第43話 揺れる心

「影持、今日の待ち合わせは、可否茶館コーヒーちゃかんでだったな」


「そうです。三時半からですので、その少し前に行かれるのがよろしいかと」


「わかった。今日は公爵夫人から折り入って話があると言われたが、どのような用件か聞いているか」


「はぁ〜。それが……公爵が亡くなってまだ日も浅いこともあり、謙信様に色々と相談にのってもらいたい事があるそうです。夫人はまだ二十五の若さですから相談にのってくれる方が必要なのでしょう」


「なぜ、家族のものを頼らないのだ」


「年老いた公爵が、芸者だった志乃様を後妻にした時、家族からは大反対されたようです。それを押し切り後妻に入ったものの、折り合いが悪く、今も争っているとか」


「俺に頼ったところで何も出来ない」


「謙信様、正直に申し上げます。志乃夫人は謙信様のことを好いておられるのかと」


「なんだと。それをわかっていながら、なぜ会う約束を受けた」


「謙信様、何度もお断りしました。しかし、何度も何度も会いたいと連絡が来るのです。会って謙信様の口からはっきりとお断りした方がよろしいかと。

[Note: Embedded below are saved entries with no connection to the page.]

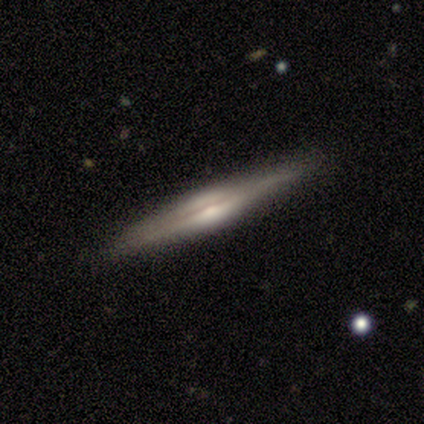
smooth_or_featured: featured or disk (p=0.60) [alt: smooth p=0.40]
disk_edge_on: yes (p=1.00)
edge_on_bulge: rounded (p=1.00)
merging: none (p=0.80) [alt: minor disturbance p=0.20]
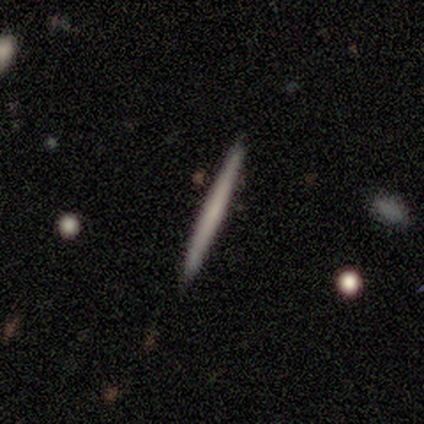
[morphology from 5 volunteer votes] smooth-or-featured: smooth: 80% | featured or disk: 20% | star or artifact: 0%
  how-rounded: cigar-shaped: 100% | round: 0% | in between: 0%
  merging: none: 100% | minor disturbance: 0% | major disturbance: 0% | merger: 0%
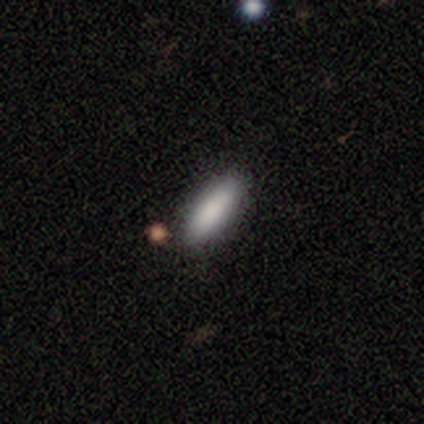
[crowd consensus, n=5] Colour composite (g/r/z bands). It shows a smooth galaxy with no disk features (100%) that is in between round and cigar-shaped (60%). Merging: none (80%).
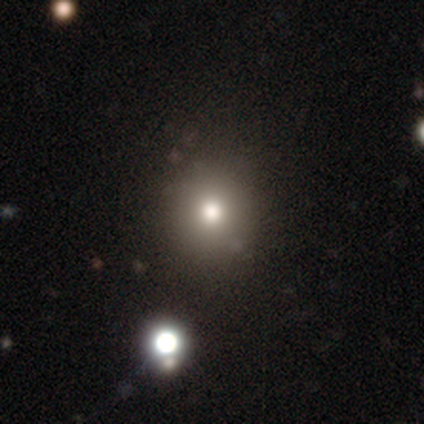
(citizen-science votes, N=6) Overall: smooth (50%; featured or disk 33%). How rounded: round (100%). Merging: minor disturbance (40%; none 20%).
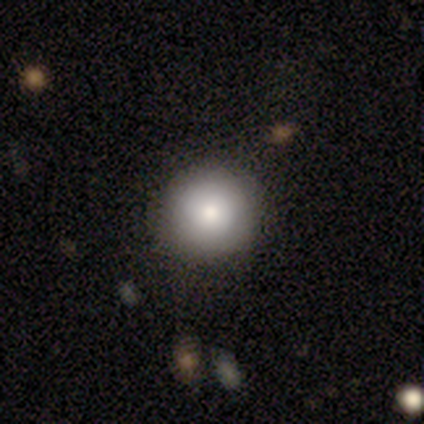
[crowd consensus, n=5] A smooth galaxy with no disk features (100%) that is round (100%).

Vote fractions:
- Smooth or featured? smooth: 100% / featured or disk: 0% / star or artifact: 0%
- How rounded? round: 100% / in between: 0% / cigar-shaped: 0%
- Merging? none: 100% / minor disturbance: 0% / major disturbance: 0% / merger: 0%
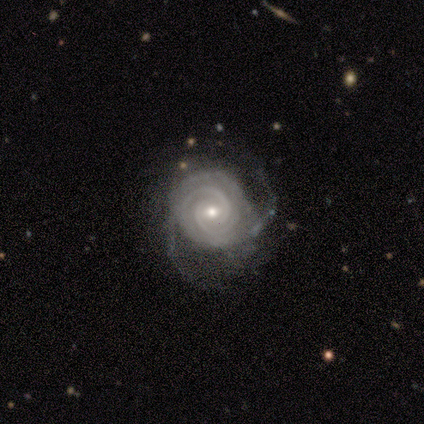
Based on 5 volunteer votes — A featured or disk galaxy (100%) with no bar (80%), 3 (40%) tight (100%) spiral arms (100%) and a small central bulge (80%). Merging: none (100%).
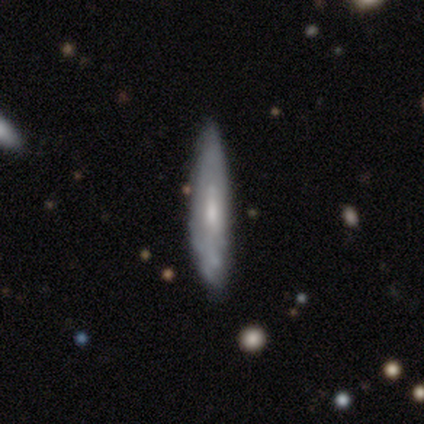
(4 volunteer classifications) A smooth galaxy with no disk features (50%, tied with featured or disk) that is cigar-shaped (100%). Merging: none (75%).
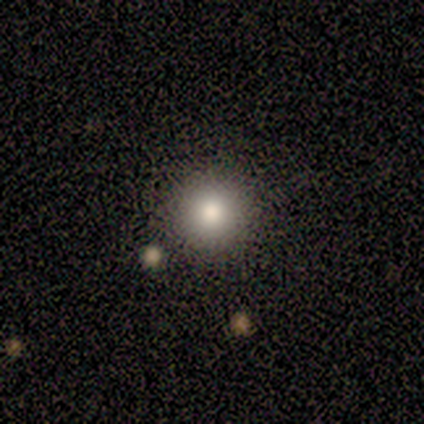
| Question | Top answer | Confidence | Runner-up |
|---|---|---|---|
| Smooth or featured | smooth | 83% | star or artifact (17%) |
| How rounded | round | 80% | in between (20%) |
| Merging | none | 80% | minor disturbance (20%) |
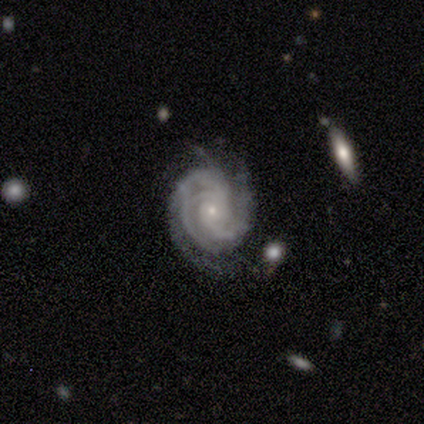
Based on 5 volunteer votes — A featured or disk galaxy (100%) with no bar (80%), 3 (40%) tight (60%) spiral arms (100%) and a small central bulge (80%).

Vote fractions:
- Smooth or featured? featured or disk: 100% / smooth: 0% / star or artifact: 0%
- Edge-on disk? no: 100% / yes: 0%
- Bar? no: 80% / weak: 20% / strong: 0%
- Spiral arms? yes: 100% / no: 0%
- Spiral winding? tight: 60% / medium: 40% / loose: 0%
- Spiral arm count? 3: 40% / 2: 20% / 4: 20% / can't tell: 20% / 1: 0% / more than 4: 0%
- Bulge size? small: 80% / moderate: 20% / dominant: 0% / large: 0% / none: 0%
- Merging? none: 80% / merger: 20% / minor disturbance: 0% / major disturbance: 0%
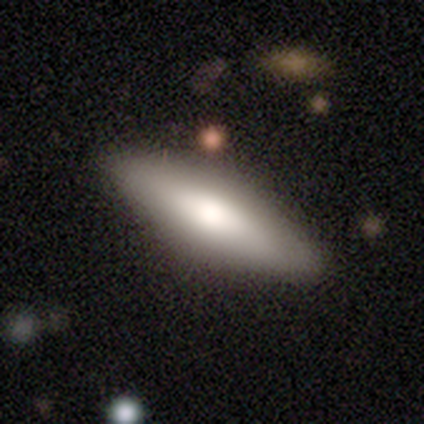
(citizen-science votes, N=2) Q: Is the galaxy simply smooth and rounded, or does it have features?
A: smooth — 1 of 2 (50%, tied with featured or disk).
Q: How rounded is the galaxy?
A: in between — 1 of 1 (100%).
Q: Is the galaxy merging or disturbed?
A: none — 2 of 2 (100%).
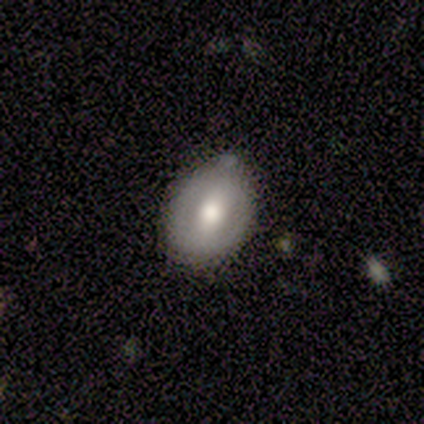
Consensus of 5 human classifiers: smooth-or-featured: smooth: 80% | featured or disk: 20% | star or artifact: 0%
  how-rounded: round: 50% (tied) | in between: 50% (tied) | cigar-shaped: 0%
  merging: none: 60% | minor disturbance: 40% | major disturbance: 0% | merger: 0%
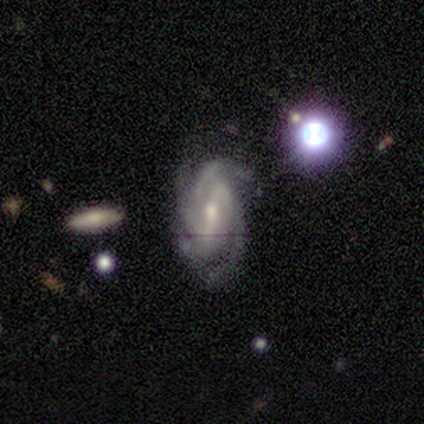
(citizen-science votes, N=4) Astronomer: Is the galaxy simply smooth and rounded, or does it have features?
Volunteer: featured or disk — 100%.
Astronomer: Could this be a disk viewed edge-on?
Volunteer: no — 100%.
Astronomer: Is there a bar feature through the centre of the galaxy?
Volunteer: strong — 75%.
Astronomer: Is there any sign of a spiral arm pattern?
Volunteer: yes — 100%.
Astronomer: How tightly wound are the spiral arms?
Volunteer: tight — 75%.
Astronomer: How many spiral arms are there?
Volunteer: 2 — 25%, tied with 3, 4 and can't tell at 25%.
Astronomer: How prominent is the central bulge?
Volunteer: small — 75%.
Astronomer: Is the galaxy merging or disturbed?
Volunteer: none — 75%.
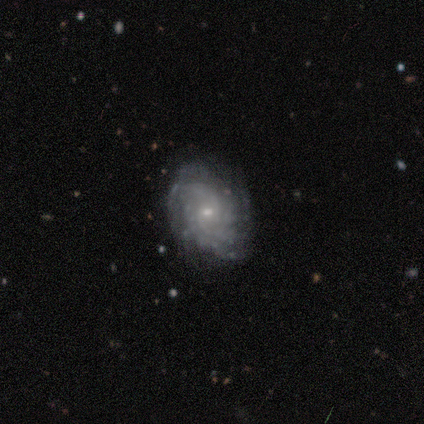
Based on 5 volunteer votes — Smooth or featured? 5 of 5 (100%) said featured or disk. Edge-on disk? 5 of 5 (100%) said no. Bar? 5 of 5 (100%) said weak. Spiral arms? 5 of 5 (100%) said yes. Spiral winding? 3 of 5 (60%) said tight. Spiral arm count? 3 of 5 (60%) said can't tell. Bulge size? 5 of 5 (100%) said small. Merging? 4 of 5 (80%) said none.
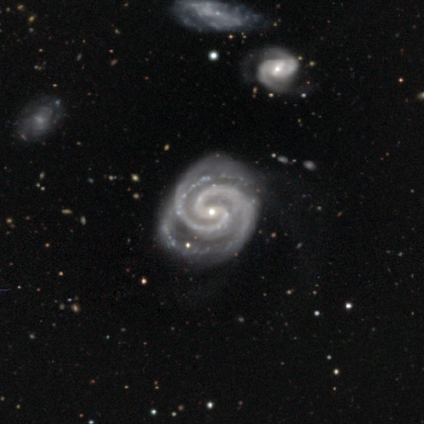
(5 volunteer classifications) Smooth or featured? featured or disk (100%)
Edge-on disk? no (80%)
Bar? weak (50%, tied with no)
Spiral arms? yes (100%)
Spiral winding? tight (100%)
Spiral arm count? 2 (100%)
Bulge size? small (75%)
Merging? none (80%)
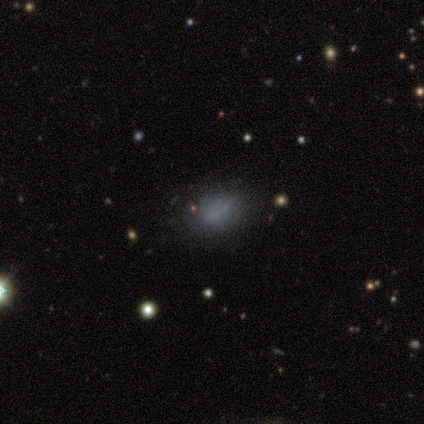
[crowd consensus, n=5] Smooth or featured? smooth (80%)
How rounded? in between (75%)
Merging? none (60%)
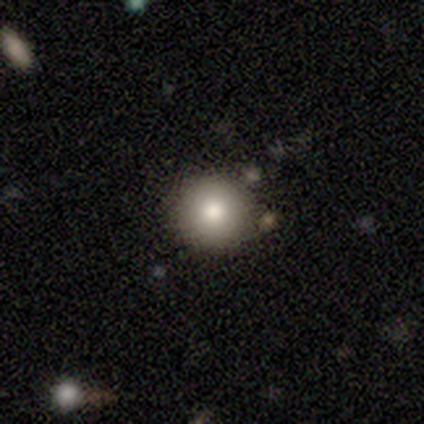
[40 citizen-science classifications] Q: Smooth or featured?
A: smooth (80%); runner-up: featured or disk (15%)
Q: How rounded?
A: round (97%); runner-up: in between (3%)
Q: Merging?
A: none (87%); runner-up: minor disturbance (8%)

そのために鹿鳴館へのお誘いではなく、可否茶館コーヒーちゃかんで早い時間での待ち合わせとしたのです」


「そうか……まったく迷惑で困った夫人だ」


 馬車を走らせながら謙信は気だるさを感じていた。

 謙信が可否茶館に着いたのは、三時を少し回った頃だった。


 少し早くついたな。


 不意に、店の出窓に目がいく。


 信玄じゃないか。


 あいつのいやらしい笑いはいつも見ているが、今日は、幼子おさなごを見るような優しい微笑みを見せている。


 あいつでも、そんな顔をするのか。

悔しいが、謙信にはない、大人の色気と余裕を感じる。

まったく、嫌な奴に出くわした・・・眉間にしわを寄せる謙信。


 気分も下がる中、店へと入る。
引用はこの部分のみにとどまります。